Sunday, 30 March 2025

Tactical Breach Wizards

Years ago, freelance tactical wizard Zan had to make a hard choice between saving a civilian and saving his team-mate. The choice has haunted him ever since. When his former colleagues resurface, now working for a ruthless paramilitary organisation subverting several nations for their own ends, Zan teams up with private investigator Jen to find out what's going on and stop them. Along the way, they accumulate a number of allies and have to tackle a powerful, insidious enemy and her capable henchman...and also the totally non-feared Traffic Warlock, Steve Clark. Screw that guy.


Before we continue, a moment of thanks for Tactical Breach Wizards, one of the best video game titles of all time. This is a video game about wizards, who like to breach things. Tactically. Short. To the point. Succinct. Violent.
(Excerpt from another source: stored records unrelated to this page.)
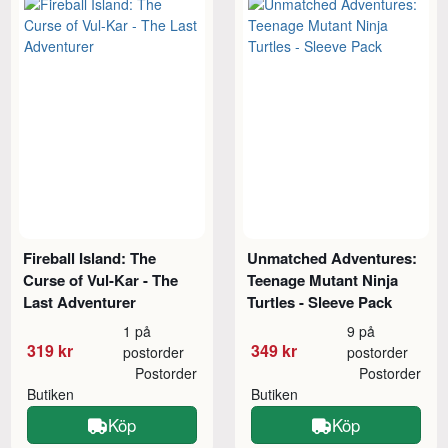
Fireball Island: The
Unmatched Adventures:
Curse of Vul-Kar - The
Teenage Mutant Ninja
Last Adventurer
Turtles - Sleeve Pack
1 på
9 på
319 kr
349 kr
postorder
postorder
Postorder
Postorder
Butiken
Butiken
Köp
Köp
It sums up the game quite well.

Tactical Breach Wizards looks a bit like an XCOM clone, with its isometric (but fully 3D, pannable, zoomable, tiltable etc) view, grid of squares, the ability to take cover, set up intricate special moves, unleash standard shots, use once-per-mission special skills and combos etc. We've been here before, many times, but rarely with as much panache.


It helps that this is one of the best-written examples of the genre, with a script that mixes dry humour with wry observations on the absurdity of what's going on without quite crossing the line into Marvel "did that just happen?" quip-humour (it gets tight a few times, but the game mostly avoids it). Instead, it feels a bit more Douglas Adams, which isn't a bad place to be. The game deploys a cast of five playable characters who are all various shades of messed-up, and the game develops their personalities and backgrounds through their in-mission abilities and solo training missions which delve into their psyches at the same time they are delving their fists, bullets and spells into enemy skulls. It's a very time-efficient process of deepening the characters, getting the player more acquainted with their abilities and just blowing stuff up. And throwing people through windows. A lot.
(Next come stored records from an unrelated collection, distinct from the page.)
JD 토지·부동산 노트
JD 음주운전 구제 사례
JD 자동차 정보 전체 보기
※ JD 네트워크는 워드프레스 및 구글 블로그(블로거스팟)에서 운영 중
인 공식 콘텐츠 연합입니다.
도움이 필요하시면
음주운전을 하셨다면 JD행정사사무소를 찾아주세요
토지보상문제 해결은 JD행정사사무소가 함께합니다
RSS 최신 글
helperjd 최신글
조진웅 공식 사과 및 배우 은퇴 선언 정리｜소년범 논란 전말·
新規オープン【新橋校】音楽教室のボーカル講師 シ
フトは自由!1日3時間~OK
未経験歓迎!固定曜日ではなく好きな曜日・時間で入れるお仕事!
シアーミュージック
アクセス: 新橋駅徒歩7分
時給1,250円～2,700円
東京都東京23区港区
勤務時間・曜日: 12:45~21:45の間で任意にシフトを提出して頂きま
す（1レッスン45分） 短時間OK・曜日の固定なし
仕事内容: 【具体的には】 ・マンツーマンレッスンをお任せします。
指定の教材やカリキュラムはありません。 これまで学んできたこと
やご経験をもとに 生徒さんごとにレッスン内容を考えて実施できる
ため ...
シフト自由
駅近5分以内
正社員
The worldbuilding is also exceptional, being basically a modern world with magic, but the story is a good exploration of how that would work, and why anybody would choose to direct traffic as a job when they can bend reality to their will. I'd like to see more of this world.
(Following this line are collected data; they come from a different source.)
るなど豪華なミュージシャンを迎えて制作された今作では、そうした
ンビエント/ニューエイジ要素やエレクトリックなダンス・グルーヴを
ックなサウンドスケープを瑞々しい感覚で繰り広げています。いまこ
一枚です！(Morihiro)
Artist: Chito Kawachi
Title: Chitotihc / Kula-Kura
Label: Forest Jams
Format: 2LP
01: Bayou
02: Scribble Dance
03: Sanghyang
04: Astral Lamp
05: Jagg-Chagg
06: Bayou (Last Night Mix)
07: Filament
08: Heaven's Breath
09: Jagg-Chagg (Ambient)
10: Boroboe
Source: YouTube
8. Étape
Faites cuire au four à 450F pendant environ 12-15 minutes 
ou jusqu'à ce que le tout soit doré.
The early game does suffer a little from you having access to only a tiny number of abilities, so the early missions tend to have very optimal ways of playing them and anything else will either cause you to fail or take a lot of damage in the process of winning. This is something I dislike about tactical combat games - the subgroup that pretends to be tactical combat but actually are just puzzle games with a single way of completing them - but Tactical Breach Wizards only spends a brief amount of time in this space. As more characters join the team and more abilities unlock, your options for completing each mission increase almost exponentially (and certainly chaotically), with huge amounts of fun to be had on working out how to combine Banks' portals with Rion's werewolf bites and Dall's rugby-style tackles to maximum mayhem.

The minimalist graphical style is extremely characterful and works well, whilst also meaning the game will work on a potato (seriously, this thing could have come out before the turn of last century and still played as well). The lack of spoken dialogue may be a barrier for some, given there's a lot of it, but it's at least frugally effective, and allowed the writers to tweak dialogue right up to release. The game also has good pacing, taking 15 hours or less to put away the main campaign storyline, but mastering the various optional challenge levels, optional side-missions and the bonus objectives within the main missions will take significantly longer.


Tactical Breach Wizards (****½) does what it says on the tin. Play wizards blasting people through windows, with much better writing and worldbuilding than you'd expect. The game is available now on PC.